DM | The RCC provides case manager and care coordination support and does not provide direct patient care. Management of a late stage CKD population of up to 500 patients requires data and communication management skills and activities which support and enable the clinical team in providing the appropriate clinical care. The embedded RCC can use usual nephrology practice communication methods to provide feedback, messages, or alerts as needed to the remainder of the clinical team.

NN&I | There has been some debate about how early start on dialysis can do more harm than good. Your data shows RCC-monitored patients started “significantly earlier” than your non-RCC patients. Is that part of the objective of this approach?

DM | Figure 2 in the manuscript shows the time to first outpatient Fresenius dialysis from first ever chronic dialysis. This Kaplan-Meier curve shows that patients who were part of the RCC program were more likely to start dialysis as an outpatient and have fewer hospital days at the start of dialysis compared to patients not in the RCC program. This does not relate at all to the timing of dialysis start relative to eGFR or symptoms. In the RCC program, the decision to start dialysis was entirely a decision between the nephrologist and patient and was not part of the data collection or program activity.

 

NN&I | Give us a synopsis of the results: How were RCC-managed patients better off than the controls in this study?
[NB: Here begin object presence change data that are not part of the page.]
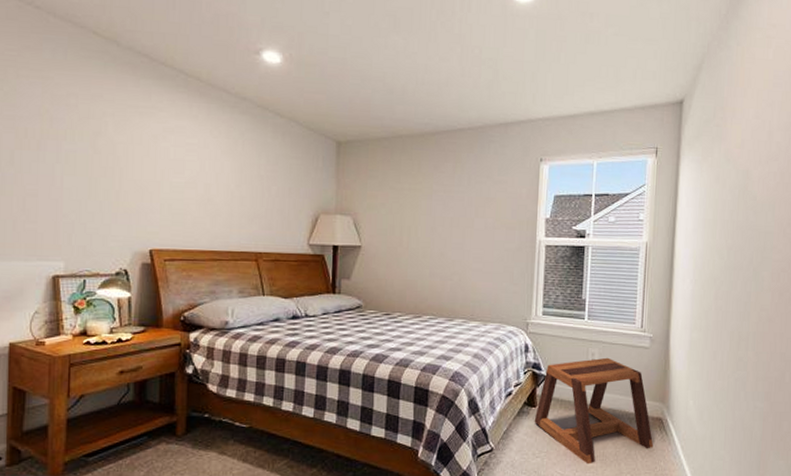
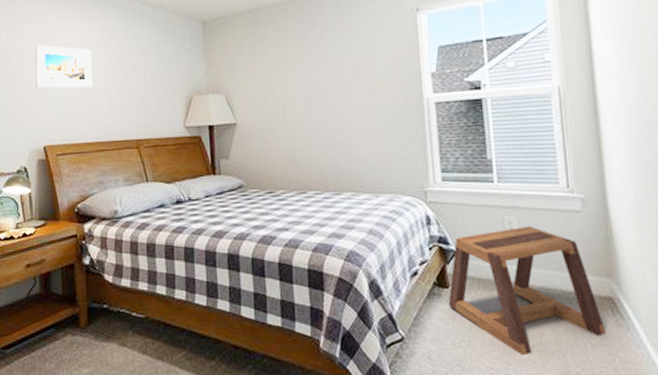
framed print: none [146,140,213,194] -> present [35,44,93,88]

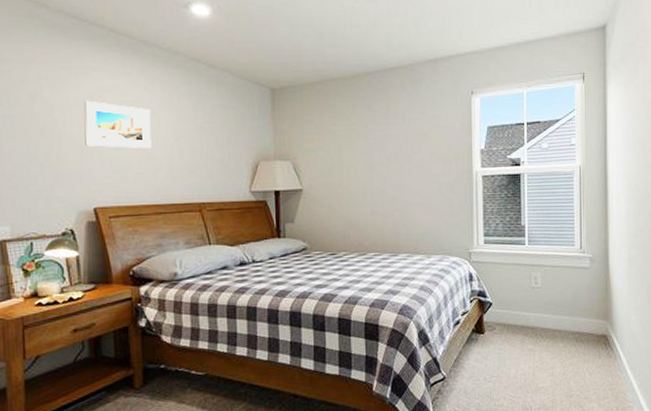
stool: present [448,225,607,356] -> none [483,280,601,385]

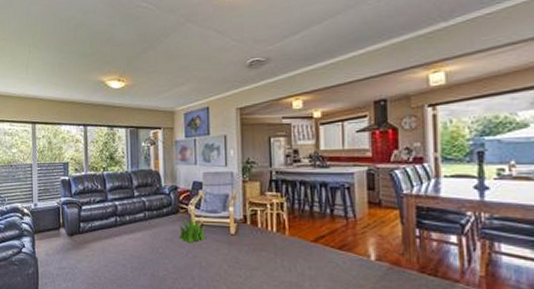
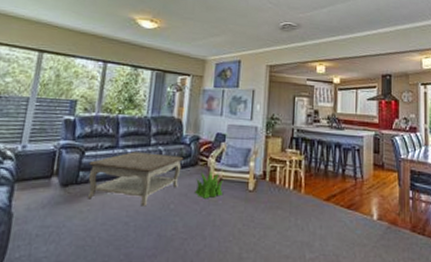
coffee table: none [86,204,165,251] -> present [88,152,184,207]

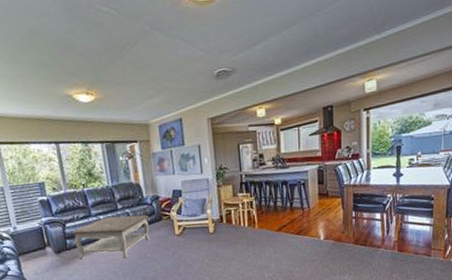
decorative plant: present [195,171,224,199] -> none [164,222,188,245]

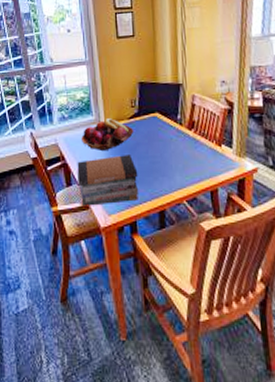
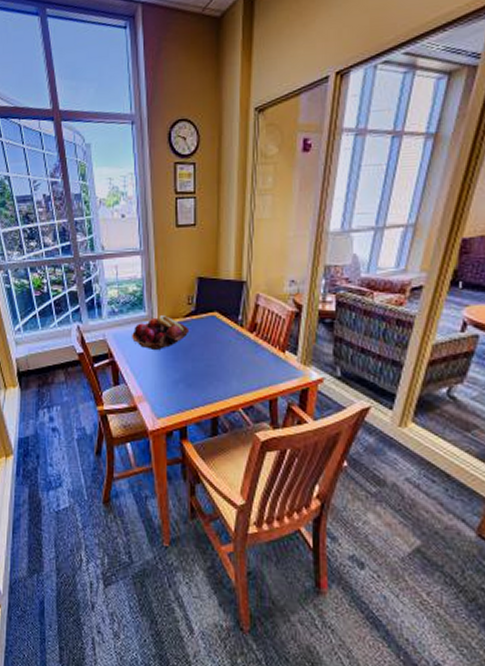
book stack: present [77,155,138,206] -> none [126,356,192,408]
DM | Patients enrolled in the RCC program were more likely to start dialysis in the outpatient setting. Propensity matched RCC patients were more likely to start dialysis on PD and more likely to start HD with a usable permanent access than the matched cohort.
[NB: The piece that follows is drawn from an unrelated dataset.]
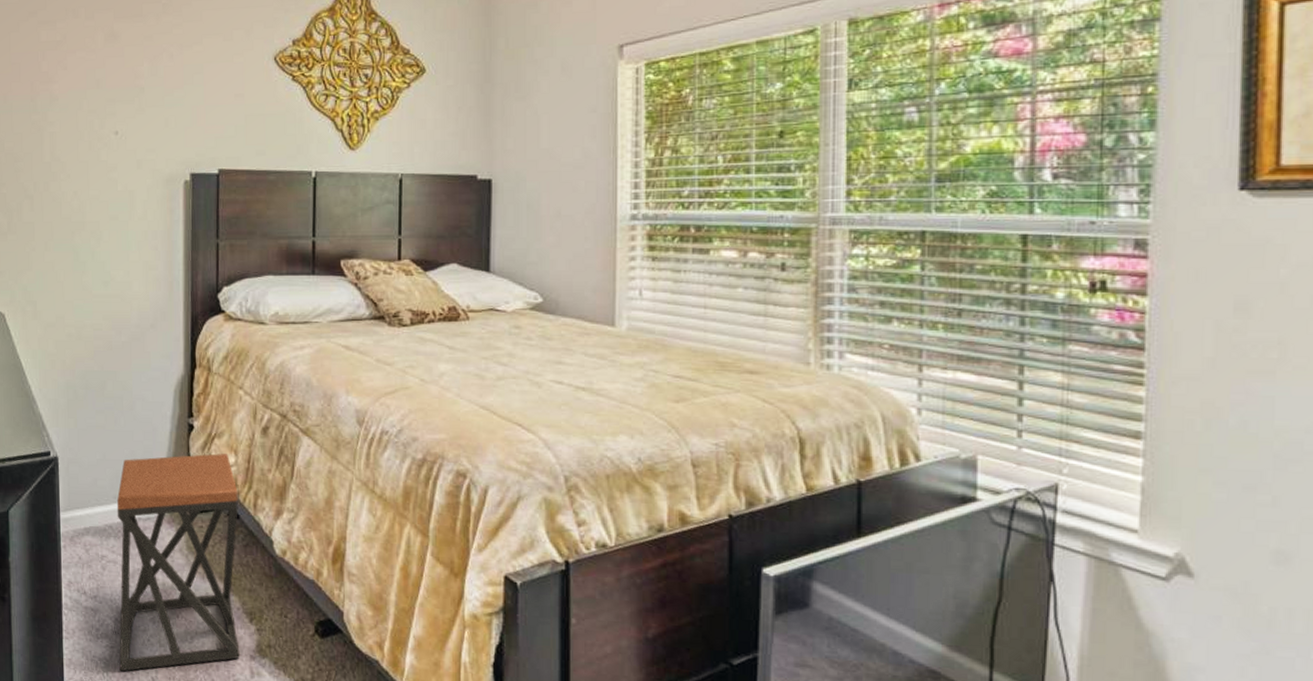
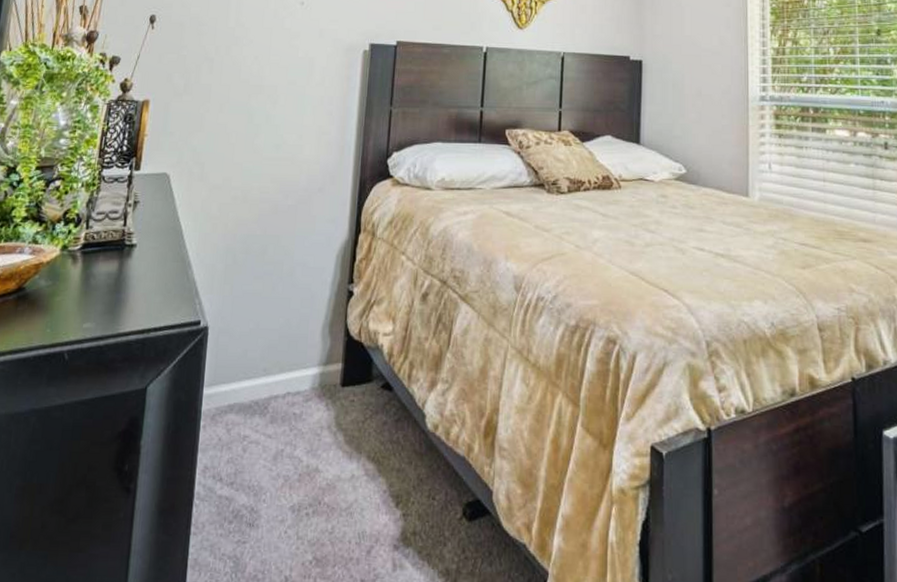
stool: present [116,453,240,672] -> none [250,321,393,571]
In association with late stage CKD case management and an optimal dialysis start, patients in the RCC program had fewer hospital admissions and hospital days in the first 120 days of dialysis compared to propensity matched controls. This is consistent with literature that suggests that “optimal preparation” in late stage CKD and an “optimal start” to dialysis improve dialysis outcomes in the first year of treatment.2,3,6,7

References

  1. Mendelssohn DC, Malmberg C, Hamandi B. An integrated review of “unplanned” dialysis initiation: reframing the terminology to “suboptimal” initiation. BMC Nephrol. 2009;10:22.
  2. Narva AS. Optimal preparation for ESRD. Clin J Am Soc Nephrol. 2009;4 Suppl 1:S110-3.
  3. Saggi SJ, Allon M, Bernardini J, Kalantar-Zadeh K, Shaffer R, Mehrotra R, et al. Considerations in the optimal preparation of patients for dialysis. Nat Rev Nephrol. 2012;8(7):381-9.
  4. Hakim RM, Himmelfarb J. Hemodialysis access failure: a call to action–revisited. Kidney Int. 2009;76(10):1040-8.
  5. Lopez-Vargas PA, Craig JC, Gallagher MP, Walker RG, Snelling PL, Pedagogos E, et al. Barriers to timely arteriovenous fistula creation: a study of providers and patients. Am J Kidney Dis. 2011;57(6):873-82.
  6. Hughes SA, Mendelssohn JG, Tobe SW, McFarlane PA, Mendelssohn DC. Factors associated with suboptimal initiation of dialysis despite early nephrologist referral. Nephrol Dial Transplant. 2013;28(2):392-7.
  7. Singhal R, Hux JE, Alibhai SM, Oliver MJ. Inadequate predialysis care and mortality after initiation of renal replacement therapy. Kidney Int. 2014.